# Is there a better gun?



## yareelohim (Apr 29, 2008)

am getting paid to shoot squirrles right now so I went to Big5 to buy a pellet gun. I bought the Remington Summit retailed at $250 for $170.

This is my first pellet gun and the finish on it is incredible. I love the weight and the looks of the gun, however, i don't think it is as accurate as I would like. The scope on it is really nice but I get it sighted in and a few minuest later its off. I am not sure if its the gun or the scope or maybe the pellets. I am using crossman premier hollow point hunting pelletes. I am trying to get headshots at about 50 yards on ground squirrles. So far they have been really close and mostly neck shots.

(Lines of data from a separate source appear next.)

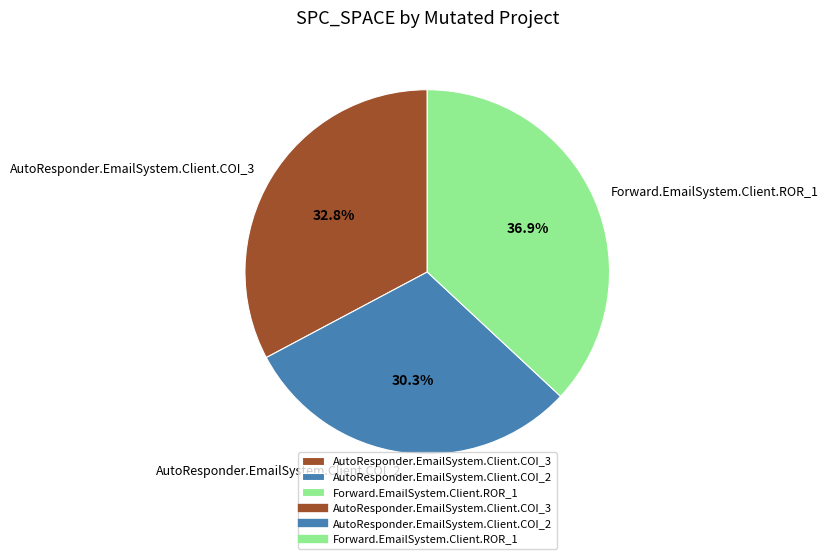

To the nearest percent, what portion does AutoResponder.EmailSystem.Client.COI_2 represent?

30%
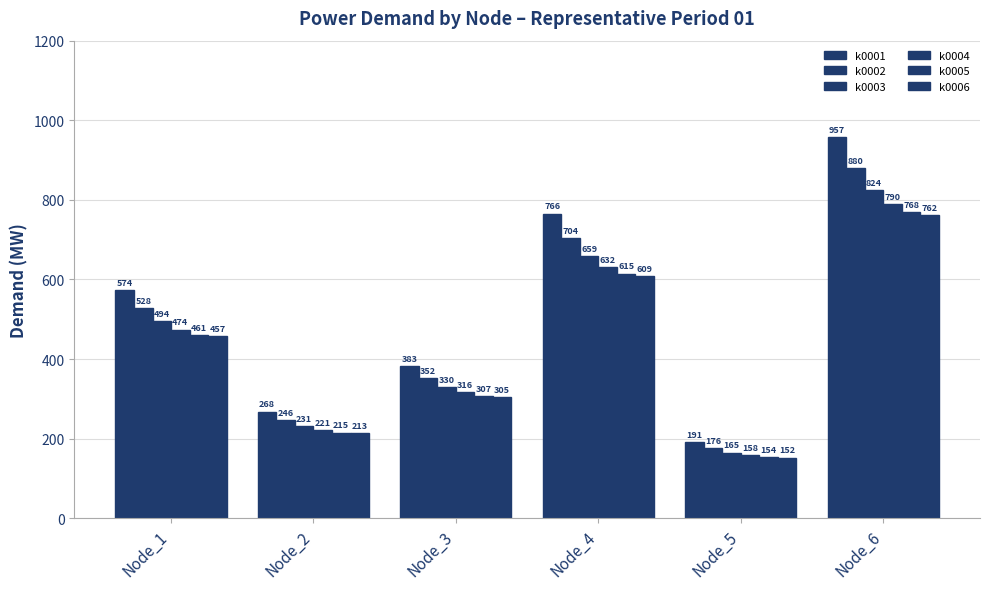

How many bars are there in each group?

6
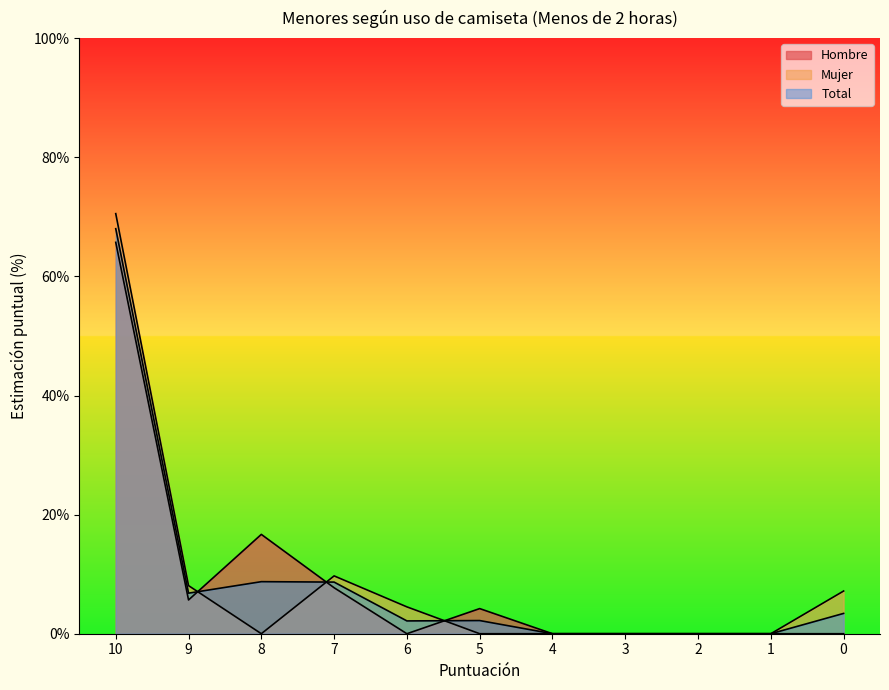

Reading right to left, transcribe all the data shown in this chart.

Hombre: 0.0	0.0	0.0	0.0	0.0	4.2	0.0	7.7	16.7	5.7	65.7
Mujer: 7.2	0.0	0.0	0.0	0.0	0.0	4.5	9.7	0.0	8.1	70.5
Total: 3.4	0.0	0.0	0.0	0.0	2.2	2.1	8.7	8.7	6.8	68.0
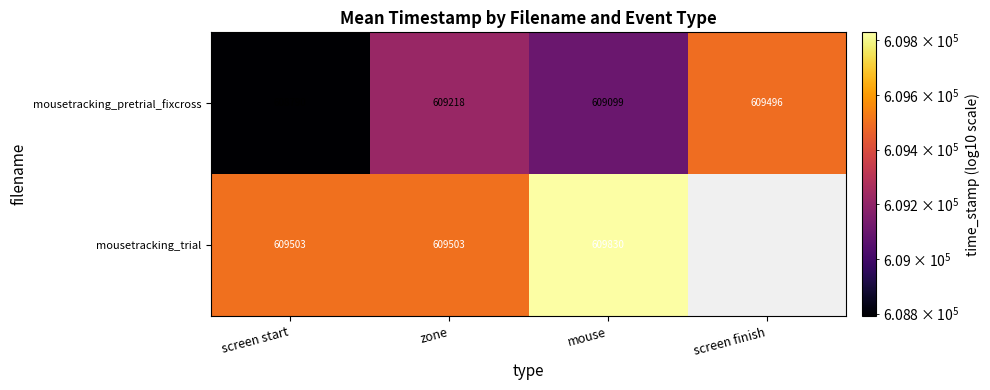

List the labels in order of mousetracking_pretrial_fixcross value, smallest first.

screen start, mouse, zone, screen finish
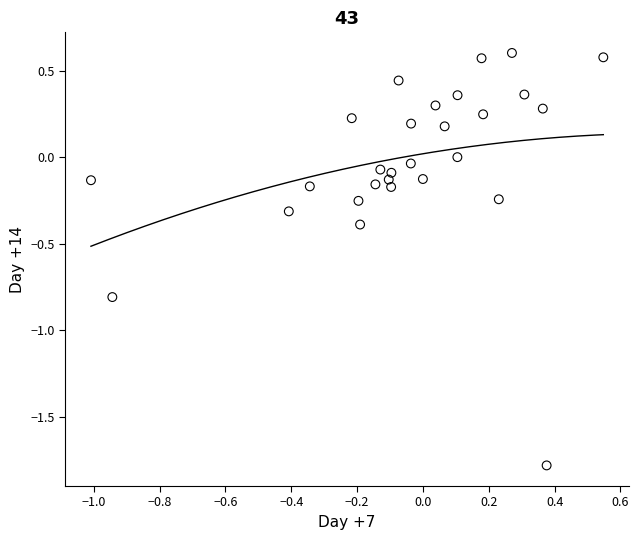

What is the range of Y values (max minus min)?

2.4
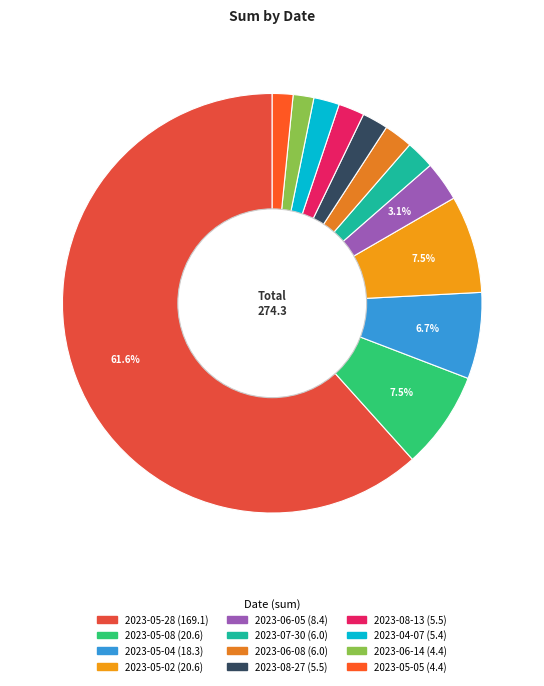

How many segments does this pie chart have?

12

My question is, is there a better gun I can get for killing squirrles out to 50 yars and maybe beyond that? What would be the most accurate gun within this price range? I would like a great scope, one that is at least 9x.


----------



## smk (Apr 30, 2008)

Daisy Red Rider with a compass in the stock.......


----------



## darkgael (Feb 10, 2006)

First, 50yds. is a LONG shot for a pellet gun. No matter what pellet gun. That being said, are there better pellet guns for your purpose? Yes. Look for guns designed for Field Target competitions.
The possible problem is that the really good ones will cost as much as (or more than) a highpower rifle. The Daystate air guns are an example. Check this link for them and others: http://www.pomona-airguns.com/index.html
That is a top line gun. But the price is a turn off. 
Look for PCP rifles at Pyramid Air:
http://www.pyramydair.com/

There are a lot of choices in powerful airguns from many mfgs. The problem that you'll keep running into is that most of them are not designed to shoot at the distances that you have cited.

Pete


----------



## Woogie_man (Nov 18, 2006)

for time after time 50 yard shots... get a good PCP rifle .... look at an AirForce TalonSS..

www.talontunes.com
www.talonairgun.com

look at those sites ... lots of good info and lots of good guys on there


----------